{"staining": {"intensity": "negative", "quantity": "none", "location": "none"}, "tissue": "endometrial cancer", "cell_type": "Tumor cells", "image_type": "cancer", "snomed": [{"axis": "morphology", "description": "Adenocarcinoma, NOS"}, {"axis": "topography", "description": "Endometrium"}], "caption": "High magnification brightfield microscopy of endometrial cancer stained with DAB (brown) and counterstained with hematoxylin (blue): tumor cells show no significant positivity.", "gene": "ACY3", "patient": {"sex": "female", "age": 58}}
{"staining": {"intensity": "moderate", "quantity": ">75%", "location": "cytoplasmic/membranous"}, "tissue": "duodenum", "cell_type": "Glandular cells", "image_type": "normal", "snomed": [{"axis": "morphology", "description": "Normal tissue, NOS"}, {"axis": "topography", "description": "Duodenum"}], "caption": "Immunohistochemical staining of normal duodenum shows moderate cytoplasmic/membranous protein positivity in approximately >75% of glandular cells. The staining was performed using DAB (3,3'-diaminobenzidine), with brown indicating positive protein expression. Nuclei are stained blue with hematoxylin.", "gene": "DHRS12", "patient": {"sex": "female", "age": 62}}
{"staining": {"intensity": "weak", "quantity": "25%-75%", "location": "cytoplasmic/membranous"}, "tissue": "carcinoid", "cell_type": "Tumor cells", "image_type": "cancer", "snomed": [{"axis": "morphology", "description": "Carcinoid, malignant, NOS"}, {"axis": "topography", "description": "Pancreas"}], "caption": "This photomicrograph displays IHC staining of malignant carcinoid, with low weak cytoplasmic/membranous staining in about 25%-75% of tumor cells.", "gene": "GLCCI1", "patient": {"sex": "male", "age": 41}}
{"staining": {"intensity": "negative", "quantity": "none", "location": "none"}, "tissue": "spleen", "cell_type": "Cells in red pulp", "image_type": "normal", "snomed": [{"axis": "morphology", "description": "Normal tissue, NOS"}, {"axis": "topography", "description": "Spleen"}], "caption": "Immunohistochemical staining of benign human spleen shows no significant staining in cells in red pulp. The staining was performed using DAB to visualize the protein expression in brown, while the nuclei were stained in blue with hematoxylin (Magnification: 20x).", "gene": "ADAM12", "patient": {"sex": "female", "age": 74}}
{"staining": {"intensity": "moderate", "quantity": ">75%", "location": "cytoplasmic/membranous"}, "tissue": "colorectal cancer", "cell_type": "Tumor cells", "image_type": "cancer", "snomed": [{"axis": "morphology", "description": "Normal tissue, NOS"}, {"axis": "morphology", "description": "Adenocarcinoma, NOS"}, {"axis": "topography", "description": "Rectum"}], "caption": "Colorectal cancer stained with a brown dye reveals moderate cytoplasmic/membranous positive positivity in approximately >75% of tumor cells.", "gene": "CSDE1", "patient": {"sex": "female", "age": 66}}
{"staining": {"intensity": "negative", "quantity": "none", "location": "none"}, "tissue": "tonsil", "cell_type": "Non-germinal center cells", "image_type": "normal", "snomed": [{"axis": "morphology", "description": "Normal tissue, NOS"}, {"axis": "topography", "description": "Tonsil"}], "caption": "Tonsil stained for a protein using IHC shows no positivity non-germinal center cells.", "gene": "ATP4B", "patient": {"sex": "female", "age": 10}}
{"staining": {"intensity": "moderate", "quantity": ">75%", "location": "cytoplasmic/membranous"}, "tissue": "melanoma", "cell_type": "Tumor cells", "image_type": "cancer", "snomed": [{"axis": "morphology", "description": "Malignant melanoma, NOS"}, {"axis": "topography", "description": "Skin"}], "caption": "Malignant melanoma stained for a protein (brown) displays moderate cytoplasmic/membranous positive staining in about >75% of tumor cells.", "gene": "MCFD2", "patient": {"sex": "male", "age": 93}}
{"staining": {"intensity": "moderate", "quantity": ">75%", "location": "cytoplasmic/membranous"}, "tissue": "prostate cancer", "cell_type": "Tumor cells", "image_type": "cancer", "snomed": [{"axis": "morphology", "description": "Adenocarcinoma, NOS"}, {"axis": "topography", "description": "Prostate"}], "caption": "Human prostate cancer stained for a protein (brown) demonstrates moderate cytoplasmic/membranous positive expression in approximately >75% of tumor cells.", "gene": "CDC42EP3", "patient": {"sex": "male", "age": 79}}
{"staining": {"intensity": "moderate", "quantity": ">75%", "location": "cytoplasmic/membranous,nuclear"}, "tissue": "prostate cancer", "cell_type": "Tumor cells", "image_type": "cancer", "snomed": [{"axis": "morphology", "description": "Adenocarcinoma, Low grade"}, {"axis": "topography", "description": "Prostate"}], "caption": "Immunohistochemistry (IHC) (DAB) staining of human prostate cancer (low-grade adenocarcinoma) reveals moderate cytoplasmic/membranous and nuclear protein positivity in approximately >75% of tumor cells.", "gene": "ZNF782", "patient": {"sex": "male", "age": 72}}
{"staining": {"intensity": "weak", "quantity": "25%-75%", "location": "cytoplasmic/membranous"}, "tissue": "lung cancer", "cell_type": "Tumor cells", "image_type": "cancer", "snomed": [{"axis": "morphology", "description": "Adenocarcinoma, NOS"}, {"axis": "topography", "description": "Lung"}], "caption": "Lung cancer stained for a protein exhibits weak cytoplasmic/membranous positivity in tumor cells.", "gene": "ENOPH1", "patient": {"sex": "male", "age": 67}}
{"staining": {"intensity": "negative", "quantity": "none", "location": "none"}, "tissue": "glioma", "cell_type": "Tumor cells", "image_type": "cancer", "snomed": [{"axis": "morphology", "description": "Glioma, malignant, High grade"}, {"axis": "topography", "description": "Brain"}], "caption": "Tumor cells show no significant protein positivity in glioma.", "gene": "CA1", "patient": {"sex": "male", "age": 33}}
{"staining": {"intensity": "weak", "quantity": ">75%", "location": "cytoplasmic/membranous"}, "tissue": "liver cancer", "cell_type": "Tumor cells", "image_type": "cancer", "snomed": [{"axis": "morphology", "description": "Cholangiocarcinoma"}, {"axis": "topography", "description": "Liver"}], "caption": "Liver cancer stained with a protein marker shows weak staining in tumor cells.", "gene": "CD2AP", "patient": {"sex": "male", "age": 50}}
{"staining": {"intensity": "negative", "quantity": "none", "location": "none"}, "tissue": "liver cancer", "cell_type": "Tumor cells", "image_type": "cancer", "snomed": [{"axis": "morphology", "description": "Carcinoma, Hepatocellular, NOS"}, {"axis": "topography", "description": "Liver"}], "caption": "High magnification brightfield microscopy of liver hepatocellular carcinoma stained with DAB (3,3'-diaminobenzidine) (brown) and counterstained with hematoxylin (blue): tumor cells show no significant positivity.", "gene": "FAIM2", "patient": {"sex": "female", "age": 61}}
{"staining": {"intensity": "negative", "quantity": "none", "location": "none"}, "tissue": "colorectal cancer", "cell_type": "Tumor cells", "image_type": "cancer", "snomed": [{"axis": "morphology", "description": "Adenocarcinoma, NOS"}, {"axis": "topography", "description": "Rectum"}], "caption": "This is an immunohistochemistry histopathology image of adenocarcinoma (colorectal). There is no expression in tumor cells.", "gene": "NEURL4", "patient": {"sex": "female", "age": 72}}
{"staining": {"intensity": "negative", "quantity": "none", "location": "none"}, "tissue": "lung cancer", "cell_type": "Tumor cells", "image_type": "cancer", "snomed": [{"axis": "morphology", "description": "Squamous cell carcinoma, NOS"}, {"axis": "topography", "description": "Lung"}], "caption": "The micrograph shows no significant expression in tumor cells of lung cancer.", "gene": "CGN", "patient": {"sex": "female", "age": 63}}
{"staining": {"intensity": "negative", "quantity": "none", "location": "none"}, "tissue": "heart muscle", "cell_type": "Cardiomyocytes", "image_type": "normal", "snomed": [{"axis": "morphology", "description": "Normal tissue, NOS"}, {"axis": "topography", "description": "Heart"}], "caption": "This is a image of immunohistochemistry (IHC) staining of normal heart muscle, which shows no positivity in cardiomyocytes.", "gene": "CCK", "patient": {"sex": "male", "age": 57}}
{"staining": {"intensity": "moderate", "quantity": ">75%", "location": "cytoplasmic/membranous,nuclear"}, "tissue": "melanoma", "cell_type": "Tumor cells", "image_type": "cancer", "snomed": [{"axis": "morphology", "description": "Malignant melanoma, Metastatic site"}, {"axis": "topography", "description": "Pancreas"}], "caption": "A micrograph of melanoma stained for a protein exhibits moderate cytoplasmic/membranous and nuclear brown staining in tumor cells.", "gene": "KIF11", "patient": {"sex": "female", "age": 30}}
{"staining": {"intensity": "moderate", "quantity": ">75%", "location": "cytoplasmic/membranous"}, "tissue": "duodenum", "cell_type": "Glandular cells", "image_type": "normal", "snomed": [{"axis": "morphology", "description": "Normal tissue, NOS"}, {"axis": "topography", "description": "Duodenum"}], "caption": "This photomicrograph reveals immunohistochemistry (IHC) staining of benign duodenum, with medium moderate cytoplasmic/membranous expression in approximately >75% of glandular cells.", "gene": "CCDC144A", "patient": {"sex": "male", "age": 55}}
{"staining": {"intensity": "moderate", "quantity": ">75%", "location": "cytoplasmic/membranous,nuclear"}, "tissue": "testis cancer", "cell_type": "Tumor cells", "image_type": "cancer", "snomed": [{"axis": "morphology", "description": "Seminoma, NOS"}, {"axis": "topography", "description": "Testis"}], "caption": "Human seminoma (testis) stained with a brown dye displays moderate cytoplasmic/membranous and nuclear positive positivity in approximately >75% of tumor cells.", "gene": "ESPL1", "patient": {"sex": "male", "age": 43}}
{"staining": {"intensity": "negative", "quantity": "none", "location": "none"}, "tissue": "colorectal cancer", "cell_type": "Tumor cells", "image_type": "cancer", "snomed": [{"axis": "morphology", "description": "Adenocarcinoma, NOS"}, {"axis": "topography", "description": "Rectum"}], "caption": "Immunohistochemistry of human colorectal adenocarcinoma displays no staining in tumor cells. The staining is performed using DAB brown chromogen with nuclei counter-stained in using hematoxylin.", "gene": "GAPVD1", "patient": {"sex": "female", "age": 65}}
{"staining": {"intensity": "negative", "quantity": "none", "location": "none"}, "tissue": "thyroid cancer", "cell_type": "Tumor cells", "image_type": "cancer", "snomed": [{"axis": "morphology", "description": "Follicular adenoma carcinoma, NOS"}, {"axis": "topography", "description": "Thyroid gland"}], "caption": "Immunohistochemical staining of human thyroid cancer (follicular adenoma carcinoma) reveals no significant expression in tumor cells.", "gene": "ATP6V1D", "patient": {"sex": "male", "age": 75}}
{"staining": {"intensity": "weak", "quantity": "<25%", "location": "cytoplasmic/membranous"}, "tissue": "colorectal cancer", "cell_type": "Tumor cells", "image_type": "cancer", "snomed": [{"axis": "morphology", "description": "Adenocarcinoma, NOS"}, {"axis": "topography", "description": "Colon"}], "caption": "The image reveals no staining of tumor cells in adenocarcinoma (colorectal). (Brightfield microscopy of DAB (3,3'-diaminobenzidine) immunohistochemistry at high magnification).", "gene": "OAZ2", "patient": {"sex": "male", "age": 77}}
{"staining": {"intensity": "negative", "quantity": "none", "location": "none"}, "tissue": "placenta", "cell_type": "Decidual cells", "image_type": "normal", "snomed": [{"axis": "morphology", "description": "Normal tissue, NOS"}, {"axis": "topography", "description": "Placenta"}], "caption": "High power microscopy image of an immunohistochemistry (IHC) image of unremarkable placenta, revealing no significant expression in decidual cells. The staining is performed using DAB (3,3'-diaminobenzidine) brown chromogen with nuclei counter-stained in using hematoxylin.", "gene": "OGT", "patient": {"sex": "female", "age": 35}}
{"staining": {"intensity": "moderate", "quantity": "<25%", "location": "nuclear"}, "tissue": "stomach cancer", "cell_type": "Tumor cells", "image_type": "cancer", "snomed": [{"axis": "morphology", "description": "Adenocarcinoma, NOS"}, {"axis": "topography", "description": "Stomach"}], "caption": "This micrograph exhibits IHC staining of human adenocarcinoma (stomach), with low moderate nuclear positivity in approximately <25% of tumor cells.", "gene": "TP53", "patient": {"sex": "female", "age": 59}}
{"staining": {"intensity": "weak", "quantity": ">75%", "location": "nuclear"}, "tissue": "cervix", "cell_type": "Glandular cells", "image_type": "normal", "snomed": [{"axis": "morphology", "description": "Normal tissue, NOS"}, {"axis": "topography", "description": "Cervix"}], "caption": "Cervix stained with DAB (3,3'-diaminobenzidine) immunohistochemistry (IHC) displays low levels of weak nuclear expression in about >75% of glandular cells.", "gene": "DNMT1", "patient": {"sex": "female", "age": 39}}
※
WHAT THE TASK ASKS >>
Retype word for word everything in the listing above from the line that holds "with a protein" down to the line that holds "microscopy of liver". Keep both end lines and leave out the rest.

ANSWER TO THIS PROBLEM >>
{"staining": {"intensity": "weak", "quantity": ">75%", "location": "cytoplasmic/membranous"}, "tissue": "liver cancer", "cell_type": "Tumor cells", "image_type": "cancer", "snomed": [{"axis": "morphology", "description": "Cholangiocarcinoma"}, {"axis": "topography", "description": "Liver"}], "caption": "Liver cancer stained with a protein marker shows weak staining in tumor cells.", "gene": "CD2AP", "patient": {"sex": "male", "age": 50}}
{"staining": {"intensity": "negative", "quantity": "none", "location": "none"}, "tissue": "liver cancer", "cell_type": "Tumor cells", "image_type": "cancer", "snomed": [{"axis": "morphology", "description": "Carcinoma, Hepatocellular, NOS"}, {"axis": "topography", "description": "Liver"}], "caption": "High magnification brightfield microscopy of liver hepatocellular carcinoma stained with DAB (3,3'-diaminobenzidine) (brown) and counterstained with hematoxylin (blue): tumor cells show no significant positivity.", "gene": "FAIM2", "patient": {"sex": "female", "age": 61}}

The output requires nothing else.